▸ TASK REQUIREMENTS:
- 1) In the Apple history timeline, which model was Apple's first color laptop?
- 2) In the Apple history timeline, change "Boston" to "San Francisco" in the passage starting with "27 March 1995: Attack" and going on through "to this day.".
- 3) Extend the Apple history timeline with further dated entries after its last one.

▸ DOCUMENT EXTRACT:
10 February 1993: Portable palette The PowerBook 165c – Apple’s first colour laptop – makes its debut

3 August 1993: Apple launches the modern PDA The Newton MessagePad provides an early glimpse of touch-screen design

14 March 1994: The PowerPC transition The Power Macintosh 6100 is the first PowerPC Mac, and it sports a 60MHz PowerPC 601 CPU

16 May 1994: A touch of novelty The first integrated notebook trackpad appears on the PowerBook 500 series

27 March 1995: Attack of the Clones The Radius System 100, the first authorized Mac clone of the 1990s, debuts. The StarMax 3000/160MT Macintosh clone was manufactured by Motorola

February 1996: Serve it up The short-lived Apple Network Server ships with IBM’s Unix-based AIX operating system

7 August 1997:Bill Gates looms large Gates’s giant talking head and Steve Jobs announce a landmark Microsoft-Apple software and investment deal at Macworld Conference & Expo in Boston

14 August 1997: Think different The award-winning TBWA/CHIAT/Day ad campaign is born and still resonates with Mac users to this day.

▸ DATA EXCERPTS:
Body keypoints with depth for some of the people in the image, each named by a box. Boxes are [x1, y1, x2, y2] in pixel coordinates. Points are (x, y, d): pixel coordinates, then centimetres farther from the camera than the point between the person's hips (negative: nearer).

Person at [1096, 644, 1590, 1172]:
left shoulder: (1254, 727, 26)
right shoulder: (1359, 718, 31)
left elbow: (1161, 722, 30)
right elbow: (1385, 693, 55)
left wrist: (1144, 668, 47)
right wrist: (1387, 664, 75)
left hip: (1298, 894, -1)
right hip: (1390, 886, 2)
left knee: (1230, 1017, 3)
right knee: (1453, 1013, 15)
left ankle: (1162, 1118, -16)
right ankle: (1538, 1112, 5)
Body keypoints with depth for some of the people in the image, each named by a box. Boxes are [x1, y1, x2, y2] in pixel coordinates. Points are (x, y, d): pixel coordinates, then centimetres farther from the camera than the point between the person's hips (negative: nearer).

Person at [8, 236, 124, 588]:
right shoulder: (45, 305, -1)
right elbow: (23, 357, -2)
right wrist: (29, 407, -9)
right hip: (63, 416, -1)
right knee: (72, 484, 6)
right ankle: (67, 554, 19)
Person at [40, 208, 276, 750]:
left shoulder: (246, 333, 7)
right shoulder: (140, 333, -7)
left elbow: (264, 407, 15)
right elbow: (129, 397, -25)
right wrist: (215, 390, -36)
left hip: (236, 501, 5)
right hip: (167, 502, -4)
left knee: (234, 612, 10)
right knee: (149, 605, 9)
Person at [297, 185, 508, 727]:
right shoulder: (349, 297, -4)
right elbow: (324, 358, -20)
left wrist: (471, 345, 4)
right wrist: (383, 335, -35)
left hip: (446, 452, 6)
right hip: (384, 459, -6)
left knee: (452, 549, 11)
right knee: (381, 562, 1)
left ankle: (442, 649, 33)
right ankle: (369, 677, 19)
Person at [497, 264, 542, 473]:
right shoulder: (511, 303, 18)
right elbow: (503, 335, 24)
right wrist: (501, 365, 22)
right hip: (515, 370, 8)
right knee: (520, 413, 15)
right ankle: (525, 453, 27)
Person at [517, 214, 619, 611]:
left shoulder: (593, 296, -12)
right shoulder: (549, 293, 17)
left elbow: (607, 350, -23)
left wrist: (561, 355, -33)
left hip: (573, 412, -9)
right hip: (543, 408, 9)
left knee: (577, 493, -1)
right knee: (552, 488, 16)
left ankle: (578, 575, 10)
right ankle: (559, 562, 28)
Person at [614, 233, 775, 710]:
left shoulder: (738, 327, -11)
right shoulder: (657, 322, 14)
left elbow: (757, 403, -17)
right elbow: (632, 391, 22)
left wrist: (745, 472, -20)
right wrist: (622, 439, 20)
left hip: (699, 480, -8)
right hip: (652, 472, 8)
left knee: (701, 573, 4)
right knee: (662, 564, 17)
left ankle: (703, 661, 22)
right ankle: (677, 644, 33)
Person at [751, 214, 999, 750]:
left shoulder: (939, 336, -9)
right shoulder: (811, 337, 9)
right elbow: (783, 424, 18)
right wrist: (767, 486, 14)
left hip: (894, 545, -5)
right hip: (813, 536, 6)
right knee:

▸ RESPONSES FOR EACH TASK:
- 1) The PowerBook 165c

- 2)
27 March 1995: Attack of the Clones The Radius System 100, the first authorized Mac clone of the 1990s, debuts. The StarMax 3000/160MT Macintosh clone was manufactured by Motorola

February 1996: Serve it up The short-lived Apple Network Server ships with IBM’s Unix-based AIX operating system

7 August 1997:Bill Gates looms large Gates’s giant talking head and Steve Jobs announce a landmark Microsoft-Apple software and investment deal at Macworld Conference & Expo in San Francisco

14 August 1997: Think different The award-winning TBWA/CHIAT/Day ad campaign is born and still resonates with Mac users to this day.

- 3)
2 September 1997: No more clones Realising that clones cost the company more money than they earn, Apple axes the Mac clone programme

16 September 1997: The second coming Steve Jobs returns to Apple and becomes interim CEO, drawing a yearly salary of $1

15 August 1998: iMac rewrites the Book of Mac Featuring USB ports, no floppy drive, a G3 Processor and an innovative all-in-one design, the first iMac causes tidal waves in the PC industry

15 October 1998: 8 isn’t enough Mac OS 8.5 becomes the first Apple OS version to run only on PowerPC-equipped Macs

21 July 1999: iBook cuts the wires With AirPort (on the colourful clamshell iBook), Apple starts the wireless networking revolution

5 October 1999: Apple goes to the movies iMovie 1.0 represents a breakthrough of easy-to-use video editing software for the masses.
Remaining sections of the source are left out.